▶ DATA EXTRACTS:
Content starts

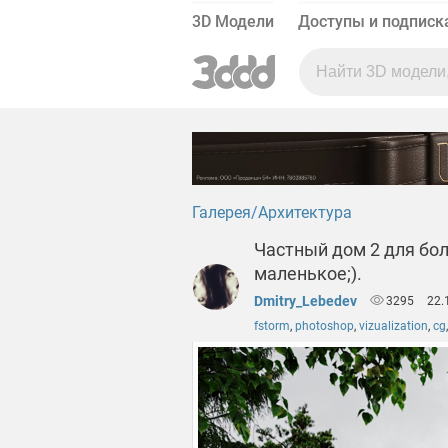
3D Модели
Доступы и подписк
Галерея
Архитектура
Частный дом 2 для бо
маленькое;).
Dmitry_Lebedev
3295
22.
fstorm
,
photoshop
,
vizualization
,
cg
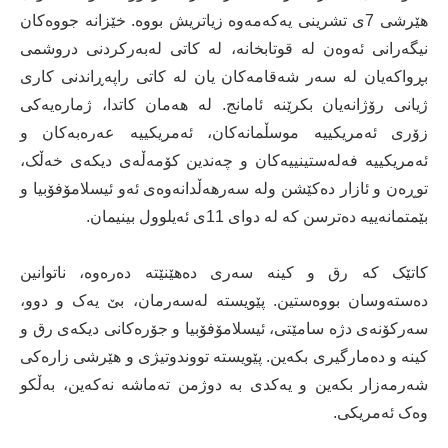
هێرشی 7ی تشرینی یەکەمەوە زیاتریش بووە. خێزانە جووەکان
نیگەرانی ئەوەن لە قوتابخانە، لە کاتی لەبەرکردنی دروشمی
بڕواکەیان لە سەر شەقامەکان یان لە کاتی راپەڕاندنی کاری
ژیانی رۆژانەیان بکرێنە ئامانج. لە هەمان کاتدا، ژمارەیەکی
زۆری ئەمریکییە موسڵمانەکان، ئەمریکییە عەرەبەکان و
ئەمریکییە فەلەستینییەکان و چەندین کۆمەڵەی دیکەی خەڵک،
توڕەن و ئازار دەکێشن ولە سەرهەڵدانەوەی ئەو ئیسلامۆفۆبیا و
بێمتمانەییە دەترسن کە لە دوای 11ی ئەیلوول بینیمان.
کاتێک کە رق و کینە سەری دەهێنێتە دەرەوە، ناتوانین
دەستەوسان بووەستین. پێویستە لەسەرمان، بێ یەک و دوو،
سەرکۆنەی دژە سامێتی، ئیسلامۆفۆبیا و جۆرەکانی دیکەی رق و
کینە و دەمارگیری بکەین. پێویستە تووندوتیژی و هێرشی زارەکی
شەرمەزار بکەین و یەکدی بە دوژمن تەماشە نەکەین، بەڵکو
وەک ئەمریکی.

Content ends

Search the data above for the string "ئەمریکییە". Report every line where it is found.

زۆری ئەمریکییە موسڵمانەکان، ئەمریکییە عەرەبەکان و
ئەمریکییە فەلەستینییەکان و چەندین کۆمەڵەی دیکەی خەڵک،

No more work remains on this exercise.